Of all the facts that emerged about Jane, one of the most important is that she has a terminal cancer diagnosis. In addition, she has never lost a case, she grew up on Long Island without a lot of money, has resettled there with a lot of money. “As the pieces come together,” said Mr. Patterson, “suddenly you’re wanting to write the book.”
Mr. Lupica added that Jane went to Boston College. “This is one thing we argued about,” Mr. Patterson said, “because I didn’t want her to go there. Mike went there, all of his children went there, and he gets a certain amount of money when he writes about . . .”
“No, no, no,” Mr. Lupica interrupted, then pointed out that it wasn’t necessary to read the first two in the trilogy, “Hard to Kill” being the second, in order to appreciate “The Hamptons Lawyer” as a stand-alone book.
Mr. Patterson added, “We have to say that as Long Island books go, this one is a little better than ‘Gatsby.’ A little more important. I don’t know, I’m just saying.”
While Mr. Lupica’s house here is in East Hampton, “though we’re more Amagansett than East Hampton,” Mr. Patterson has never had a house here.
“I was in houses with other people,” he said.
“Were you invited into those houses or did you just drop in?”
He has been invited, not just to visit friends but to appear at programs such as Fridays at Five, which brings important authors to the Hampton Library in Bridgehampton, and Authors Night in East Hampton.
“For me, the geography I was able to bring to this collaboration was really fun,” Mr. Lupica said.
“That’s basically what Mike did, the places. That’s about it. I didn’t know the roads and stuff. I’d say, what’s the road I wrote this chapter about?”
“The thing about Jane that drew us once Jim imagined the idea of a woman who is basically trying to keep a guy out of jail while she’s kind of been jailed by a cancer diagnosis is, anybody who reads this book, especially out here, will see it’s a love letter to this part of the world. So much takes place at the beaches, in Sag Harbor, in Amagansett, in East Hampton, at my buddy Gus’s place, the Candy Kitchen in Bridgehampton. But this woman . . .”

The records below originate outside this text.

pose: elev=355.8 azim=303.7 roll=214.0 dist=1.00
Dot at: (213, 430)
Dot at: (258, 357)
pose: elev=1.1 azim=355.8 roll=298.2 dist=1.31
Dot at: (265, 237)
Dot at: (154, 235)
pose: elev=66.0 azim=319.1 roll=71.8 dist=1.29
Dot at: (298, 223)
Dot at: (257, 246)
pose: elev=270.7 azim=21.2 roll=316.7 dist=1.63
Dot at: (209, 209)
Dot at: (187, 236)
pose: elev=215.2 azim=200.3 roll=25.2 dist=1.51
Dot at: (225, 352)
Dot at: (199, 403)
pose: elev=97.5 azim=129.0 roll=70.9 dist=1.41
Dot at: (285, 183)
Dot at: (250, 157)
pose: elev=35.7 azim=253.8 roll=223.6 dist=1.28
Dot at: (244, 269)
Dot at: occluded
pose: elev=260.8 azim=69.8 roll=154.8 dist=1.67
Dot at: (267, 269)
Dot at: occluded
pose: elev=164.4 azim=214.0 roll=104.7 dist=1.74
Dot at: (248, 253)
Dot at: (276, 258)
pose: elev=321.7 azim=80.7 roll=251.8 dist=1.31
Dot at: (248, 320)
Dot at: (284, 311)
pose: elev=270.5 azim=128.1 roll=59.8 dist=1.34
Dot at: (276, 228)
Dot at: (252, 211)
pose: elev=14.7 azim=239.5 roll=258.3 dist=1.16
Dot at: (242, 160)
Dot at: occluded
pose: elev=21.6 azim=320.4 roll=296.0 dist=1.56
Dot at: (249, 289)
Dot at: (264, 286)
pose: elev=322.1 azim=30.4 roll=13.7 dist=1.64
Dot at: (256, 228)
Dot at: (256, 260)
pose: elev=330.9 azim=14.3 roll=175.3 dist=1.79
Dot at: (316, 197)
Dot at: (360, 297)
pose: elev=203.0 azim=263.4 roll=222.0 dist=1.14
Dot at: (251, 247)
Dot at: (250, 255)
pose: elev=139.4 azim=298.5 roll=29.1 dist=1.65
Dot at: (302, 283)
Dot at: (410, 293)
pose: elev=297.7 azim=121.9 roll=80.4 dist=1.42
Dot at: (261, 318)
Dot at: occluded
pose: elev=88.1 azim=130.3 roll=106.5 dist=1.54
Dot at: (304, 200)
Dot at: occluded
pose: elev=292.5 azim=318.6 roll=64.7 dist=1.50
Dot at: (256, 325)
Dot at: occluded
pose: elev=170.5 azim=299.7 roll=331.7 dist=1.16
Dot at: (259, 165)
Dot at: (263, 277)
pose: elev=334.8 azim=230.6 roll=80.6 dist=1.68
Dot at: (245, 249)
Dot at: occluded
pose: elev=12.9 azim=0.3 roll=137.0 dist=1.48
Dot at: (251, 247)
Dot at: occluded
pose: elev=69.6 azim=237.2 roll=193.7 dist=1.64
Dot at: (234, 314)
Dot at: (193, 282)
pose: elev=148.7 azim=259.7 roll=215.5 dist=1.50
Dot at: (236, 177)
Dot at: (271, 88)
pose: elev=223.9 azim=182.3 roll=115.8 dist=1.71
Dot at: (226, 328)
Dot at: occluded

“He does, he gets a lot of free lunches and dinners from this book.”
“Remember something about Mr. Patterson, he makes stuff up for a living. We take great pride in our female characters. Jane is a woman who’s tough and smart and funny, and you want to have a beer with her. We hope that by the end of the book you’ll want to stand up and cheer.”
“We’re both under the thumbs of our wives,” said Mr. Patterson. “They read these books before we’re allowed to send them out. For real, tragically.”
“If we don’t write good women, and I speak for Jim, our lives at home become extremely difficult. We have the same position on our wives. If they ever leave us, we’re going with them.”
Asked whether Jane will outlast the 12 to 14 months of her diagnosis, they were a little cagey. “There’s a really big chance she’ll outlive Mike and me,” Mr. Patterson said. “And there’s always room for prequels.”
Mr. Patterson grew up in Newburgh and Mr. Lupica grew up in Oneida, “so we’re a couple of upstate boys. It’s amazing that we never got together, that it took being in a gin mill to do it,” said Mr. Lupica. “We love doing this, we really like working together.”
And trading the occasional insult just to keep it interesting.